■ Exercise brief
Reproduce every line of the material below without changing anything.

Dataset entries
──────────────────────────────

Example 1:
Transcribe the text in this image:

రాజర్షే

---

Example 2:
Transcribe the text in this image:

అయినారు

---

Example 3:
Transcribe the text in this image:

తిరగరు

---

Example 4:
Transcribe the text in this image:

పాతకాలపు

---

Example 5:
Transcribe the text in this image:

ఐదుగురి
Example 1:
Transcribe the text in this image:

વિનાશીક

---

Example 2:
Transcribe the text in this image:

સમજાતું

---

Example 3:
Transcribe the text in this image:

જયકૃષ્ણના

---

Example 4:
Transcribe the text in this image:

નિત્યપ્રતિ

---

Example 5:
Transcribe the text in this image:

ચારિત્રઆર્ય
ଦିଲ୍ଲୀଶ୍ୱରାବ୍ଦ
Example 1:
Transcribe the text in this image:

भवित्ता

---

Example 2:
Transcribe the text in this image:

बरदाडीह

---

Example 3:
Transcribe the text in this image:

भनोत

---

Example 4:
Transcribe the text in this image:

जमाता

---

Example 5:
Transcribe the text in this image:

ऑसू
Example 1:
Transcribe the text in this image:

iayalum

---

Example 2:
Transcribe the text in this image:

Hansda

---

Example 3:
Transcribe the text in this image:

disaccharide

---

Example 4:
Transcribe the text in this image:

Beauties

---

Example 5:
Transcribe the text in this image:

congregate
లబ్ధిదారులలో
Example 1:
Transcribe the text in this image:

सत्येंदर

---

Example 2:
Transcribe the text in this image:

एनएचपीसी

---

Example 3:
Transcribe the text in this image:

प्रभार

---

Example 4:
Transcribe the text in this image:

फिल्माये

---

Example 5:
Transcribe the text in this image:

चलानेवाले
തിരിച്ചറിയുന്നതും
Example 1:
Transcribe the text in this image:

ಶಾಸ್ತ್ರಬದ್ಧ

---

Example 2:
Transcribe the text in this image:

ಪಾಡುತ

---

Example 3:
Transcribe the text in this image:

──────────────────────────────

■ Result of the task
Example 1:
Transcribe the text in this image:

రాజర్షే

---

Example 2:
Transcribe the text in this image:

అయినారు

---

Example 3:
Transcribe the text in this image:

తిరగరు

---

Example 4:
Transcribe the text in this image:

పాతకాలపు

---

Example 5:
Transcribe the text in this image:

ఐదుగురి
Example 1:
Transcribe the text in this image:

વિનાશીક

---

Example 2:
Transcribe the text in this image:

સમજાતું

---

Example 3:
Transcribe the text in this image:

જયકૃષ્ણના

---

Example 4:
Transcribe the text in this image:

નિત્યપ્રતિ

---

Example 5:
Transcribe the text in this image:

ચારિત્રઆર્ય
ଦିଲ୍ଲୀଶ୍ୱରାବ୍ଦ
Example 1:
Transcribe the text in this image:

भवित्ता

---

Example 2:
Transcribe the text in this image:

बरदाडीह

---

Example 3:
Transcribe the text in this image:

भनोत

---

Example 4:
Transcribe the text in this image:

जमाता

---

Example 5:
Transcribe the text in this image:

ऑसू
Example 1:
Transcribe the text in this image:

iayalum

---

Example 2:
Transcribe the text in this image:

Hansda

---

Example 3:
Transcribe the text in this image:

disaccharide

---

Example 4:
Transcribe the text in this image:

Beauties

---

Example 5:
Transcribe the text in this image:

congregate
లబ్ధిదారులలో
Example 1:
Transcribe the text in this image:

सत्येंदर

---

Example 2:
Transcribe the text in this image:

एनएचपीसी

---

Example 3:
Transcribe the text in this image:

प्रभार

---

Example 4:
Transcribe the text in this image:

फिल्माये

---

Example 5:
Transcribe the text in this image:

चलानेवाले
തിരിച്ചറിയുന്നതും
Example 1:
Transcribe the text in this image:

ಶಾಸ್ತ್ರಬದ್ಧ

---

Example 2:
Transcribe the text in this image:

ಪಾಡುತ

---

Example 3:
Transcribe the text in this image:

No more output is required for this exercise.